Pedoman baru mengurangi separuh standar PM2.5 Organisasi Kesehatan Dunia. PM2.5 mengacu pada partikel yang lebih kecil dari 2,5 mikron, yang kurang dari sepertiga lebar rambut manusia. Itu cukup kecil untuk menembus jauh ke dalam paru-paru dan bahkan memasuki aliran darah. Menurut batas baru, konsentrasi rata-rata tahunan PM2.5 tidak boleh lebih tinggi dari 5 mikrogram/m3.

Proposal lama membatasi batas atas rata-rata tahunan menjadi 10. Tetapi para ilmuwan telah menentukan bahwa paparan jangka panjang terhadap lingkungan dengan konsentrasi rendah seperti itu masih dapat menyebabkan penyakit kardiopulmoner, stroke, dan efek kesehatan negatif lainnya.

Mereka yang paling terpengaruh adalah mereka yang tinggal di negara berpenghasilan rendah dan menengah yang mengandalkan pembakaran bahan bakar fosil untuk menghasilkan listrik.
Jonathan Grieg, seorang dokter anak dan peneliti di Queen Mary University of London, mengatakan: "Buktinya jelas bahwa orang miskin dan orang dengan status sosial yang lebih rendah akan menerima lebih banyak radiasi karena tempat tinggal mereka." Dia mengatakan secara keseluruhan. Singkatnya, organisasi-organisasi ini mengeluarkan lebih sedikit polusi, tetapi mereka menghadapi lebih banyak konsekuensi.

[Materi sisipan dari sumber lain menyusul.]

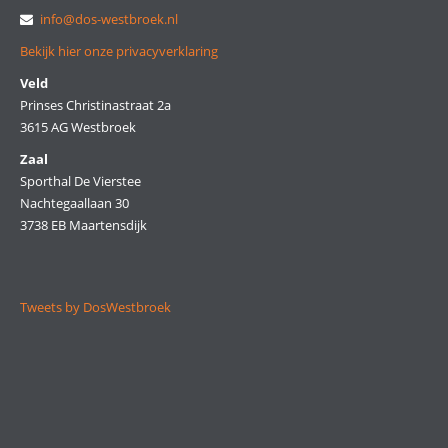
info@dos-westbroek.nl
Bekijk hier onze privacyverklaring
Veld
Prinses Christinastraat 2a
3615 AG Westbroek
Zaal
Sporthal De Vierstee
Nachtegaallaan 30
3738 EB Maartensdijk
Tweets by DosWestbroek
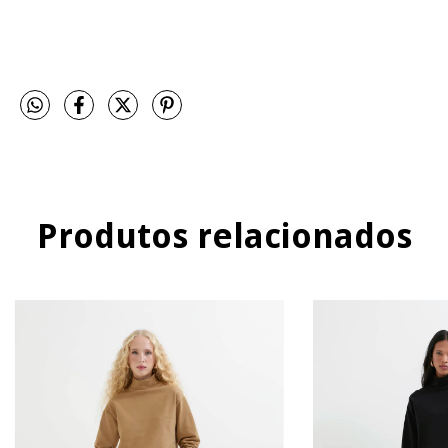
Produtos relacionados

Dia mengatakan bahwa kepatuhan terhadap pedoman baru tidak hanya dapat meningkatkan kesehatan secara keseluruhan, tetapi juga mengurangi ketimpangan kesehatan.

Dalam mengumumkan pedoman baru, WHO menyatakan bahwa “jika tingkat polusi udara saat ini berkurang, hampir 80% kematian dunia terkait dengan PM2.5 dapat dihindari.”
Pada paruh pertama tahun ini, tingkat PM2.5 rata-rata di China adalah 34 mikrogram per meter kubik, dan angka di Beijing adalah 41, sama seperti tahun lalu.

Aidan Farrow, ilmuwan polusi udara internasional di Greenpeace University of Exeter di Inggris, mengatakan: “Yang paling penting adalah apakah pemerintah menerapkan kebijakan yang berpengaruh untuk mengurangi emisi polutan, seperti menghentikan batu bara, minyak, dan gas alam. Investasi, dan prioritaskan transisi ke energi bersih.”